| TASK |
Report how many lines in the data include "Rendered", with the number as the only reply.

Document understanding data
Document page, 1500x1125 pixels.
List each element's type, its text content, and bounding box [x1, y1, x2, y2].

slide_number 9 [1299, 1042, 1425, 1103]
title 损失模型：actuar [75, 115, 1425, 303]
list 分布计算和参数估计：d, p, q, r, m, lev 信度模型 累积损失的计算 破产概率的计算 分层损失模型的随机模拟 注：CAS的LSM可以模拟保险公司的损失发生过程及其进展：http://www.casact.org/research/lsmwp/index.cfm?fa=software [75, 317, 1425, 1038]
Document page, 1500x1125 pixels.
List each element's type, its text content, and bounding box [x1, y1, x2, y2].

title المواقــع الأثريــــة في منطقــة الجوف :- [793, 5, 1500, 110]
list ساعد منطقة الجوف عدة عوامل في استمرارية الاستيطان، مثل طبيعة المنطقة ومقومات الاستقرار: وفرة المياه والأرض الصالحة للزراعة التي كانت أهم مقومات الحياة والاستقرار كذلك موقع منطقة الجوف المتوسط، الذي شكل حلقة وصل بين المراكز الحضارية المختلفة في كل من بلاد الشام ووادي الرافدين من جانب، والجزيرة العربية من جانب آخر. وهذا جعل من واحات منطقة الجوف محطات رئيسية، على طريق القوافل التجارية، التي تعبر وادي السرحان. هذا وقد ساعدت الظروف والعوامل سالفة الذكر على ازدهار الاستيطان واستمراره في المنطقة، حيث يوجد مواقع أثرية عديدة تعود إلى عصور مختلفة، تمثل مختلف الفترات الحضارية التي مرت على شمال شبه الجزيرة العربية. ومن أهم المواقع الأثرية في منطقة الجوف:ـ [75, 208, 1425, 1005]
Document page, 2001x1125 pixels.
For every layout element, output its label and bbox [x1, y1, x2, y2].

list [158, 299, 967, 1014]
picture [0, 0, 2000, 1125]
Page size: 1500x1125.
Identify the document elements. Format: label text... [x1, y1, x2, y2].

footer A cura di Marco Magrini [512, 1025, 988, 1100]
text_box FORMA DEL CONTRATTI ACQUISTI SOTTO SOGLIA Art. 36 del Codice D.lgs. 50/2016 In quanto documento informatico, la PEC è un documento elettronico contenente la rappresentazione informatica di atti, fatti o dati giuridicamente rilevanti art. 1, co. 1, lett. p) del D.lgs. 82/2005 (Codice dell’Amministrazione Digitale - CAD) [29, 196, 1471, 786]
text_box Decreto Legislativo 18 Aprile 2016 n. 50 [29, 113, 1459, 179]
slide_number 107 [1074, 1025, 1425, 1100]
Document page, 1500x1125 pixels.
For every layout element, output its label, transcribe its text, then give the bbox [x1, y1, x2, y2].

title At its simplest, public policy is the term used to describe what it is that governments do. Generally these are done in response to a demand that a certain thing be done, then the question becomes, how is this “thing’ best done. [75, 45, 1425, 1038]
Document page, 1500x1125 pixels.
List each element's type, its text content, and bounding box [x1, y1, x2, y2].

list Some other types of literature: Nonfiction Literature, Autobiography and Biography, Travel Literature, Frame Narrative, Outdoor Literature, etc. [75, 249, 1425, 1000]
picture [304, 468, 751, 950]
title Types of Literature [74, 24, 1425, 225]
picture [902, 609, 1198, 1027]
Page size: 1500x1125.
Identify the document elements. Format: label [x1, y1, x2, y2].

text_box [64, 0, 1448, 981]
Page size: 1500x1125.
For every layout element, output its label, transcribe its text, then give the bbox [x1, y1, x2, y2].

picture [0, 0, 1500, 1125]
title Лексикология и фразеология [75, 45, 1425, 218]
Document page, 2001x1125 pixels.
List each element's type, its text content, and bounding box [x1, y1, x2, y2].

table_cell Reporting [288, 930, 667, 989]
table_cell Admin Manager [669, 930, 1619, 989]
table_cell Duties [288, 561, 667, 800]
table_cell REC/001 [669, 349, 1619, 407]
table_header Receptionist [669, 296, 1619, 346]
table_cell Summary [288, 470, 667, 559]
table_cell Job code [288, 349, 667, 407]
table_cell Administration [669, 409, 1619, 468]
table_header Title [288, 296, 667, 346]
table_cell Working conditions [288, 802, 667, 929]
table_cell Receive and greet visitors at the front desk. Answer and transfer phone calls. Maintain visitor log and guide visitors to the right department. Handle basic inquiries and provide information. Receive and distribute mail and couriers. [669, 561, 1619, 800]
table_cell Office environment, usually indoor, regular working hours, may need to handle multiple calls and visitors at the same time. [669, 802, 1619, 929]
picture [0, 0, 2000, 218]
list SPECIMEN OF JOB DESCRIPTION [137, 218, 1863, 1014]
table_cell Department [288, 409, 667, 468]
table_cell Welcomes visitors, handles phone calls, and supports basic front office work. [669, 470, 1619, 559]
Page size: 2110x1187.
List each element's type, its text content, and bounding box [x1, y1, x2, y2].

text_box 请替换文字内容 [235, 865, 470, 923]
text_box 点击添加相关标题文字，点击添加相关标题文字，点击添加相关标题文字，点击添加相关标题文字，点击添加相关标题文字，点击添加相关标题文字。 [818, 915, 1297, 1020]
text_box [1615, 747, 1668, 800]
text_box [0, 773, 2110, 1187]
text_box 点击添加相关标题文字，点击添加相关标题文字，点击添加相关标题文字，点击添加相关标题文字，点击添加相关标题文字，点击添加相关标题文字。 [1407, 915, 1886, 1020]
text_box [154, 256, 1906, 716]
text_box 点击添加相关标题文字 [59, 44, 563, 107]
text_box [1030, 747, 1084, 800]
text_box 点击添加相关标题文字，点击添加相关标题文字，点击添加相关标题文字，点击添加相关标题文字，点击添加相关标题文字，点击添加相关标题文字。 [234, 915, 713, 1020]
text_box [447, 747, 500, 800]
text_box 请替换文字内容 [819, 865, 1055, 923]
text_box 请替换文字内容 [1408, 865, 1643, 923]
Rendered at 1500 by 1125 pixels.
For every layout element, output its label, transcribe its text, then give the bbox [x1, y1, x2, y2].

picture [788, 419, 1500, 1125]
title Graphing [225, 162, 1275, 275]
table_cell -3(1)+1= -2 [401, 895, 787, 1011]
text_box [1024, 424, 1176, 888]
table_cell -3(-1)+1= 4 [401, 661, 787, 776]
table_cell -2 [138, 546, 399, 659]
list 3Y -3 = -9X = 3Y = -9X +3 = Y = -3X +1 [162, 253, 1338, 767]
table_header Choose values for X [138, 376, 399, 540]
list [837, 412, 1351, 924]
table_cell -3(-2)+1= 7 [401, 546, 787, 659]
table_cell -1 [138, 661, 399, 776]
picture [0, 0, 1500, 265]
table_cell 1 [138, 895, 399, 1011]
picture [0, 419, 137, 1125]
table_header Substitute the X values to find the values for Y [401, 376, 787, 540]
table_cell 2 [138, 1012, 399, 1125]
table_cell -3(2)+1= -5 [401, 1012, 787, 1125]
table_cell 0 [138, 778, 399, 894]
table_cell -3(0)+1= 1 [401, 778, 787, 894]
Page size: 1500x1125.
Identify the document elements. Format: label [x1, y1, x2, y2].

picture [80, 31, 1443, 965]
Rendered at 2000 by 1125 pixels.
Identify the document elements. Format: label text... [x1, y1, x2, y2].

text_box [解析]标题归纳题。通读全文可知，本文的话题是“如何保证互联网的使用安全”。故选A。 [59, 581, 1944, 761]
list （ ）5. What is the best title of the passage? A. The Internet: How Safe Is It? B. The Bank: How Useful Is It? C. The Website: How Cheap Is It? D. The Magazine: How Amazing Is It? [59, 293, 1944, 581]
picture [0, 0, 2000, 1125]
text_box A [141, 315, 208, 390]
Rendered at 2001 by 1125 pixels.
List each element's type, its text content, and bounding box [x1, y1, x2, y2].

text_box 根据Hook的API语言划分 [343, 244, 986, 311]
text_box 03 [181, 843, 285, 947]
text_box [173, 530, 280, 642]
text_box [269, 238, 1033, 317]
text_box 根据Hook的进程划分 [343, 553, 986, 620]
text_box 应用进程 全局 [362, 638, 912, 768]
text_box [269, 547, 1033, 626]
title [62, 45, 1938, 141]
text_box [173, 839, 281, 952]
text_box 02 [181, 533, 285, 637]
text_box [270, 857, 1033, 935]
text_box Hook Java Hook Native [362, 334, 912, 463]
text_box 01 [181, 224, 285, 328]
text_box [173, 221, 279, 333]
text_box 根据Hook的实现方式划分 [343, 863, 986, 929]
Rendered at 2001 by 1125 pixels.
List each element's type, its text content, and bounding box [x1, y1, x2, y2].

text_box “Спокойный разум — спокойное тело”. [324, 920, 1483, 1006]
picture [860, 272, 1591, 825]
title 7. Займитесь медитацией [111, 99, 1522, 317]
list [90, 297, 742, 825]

| RESULT OF THE TASK |
4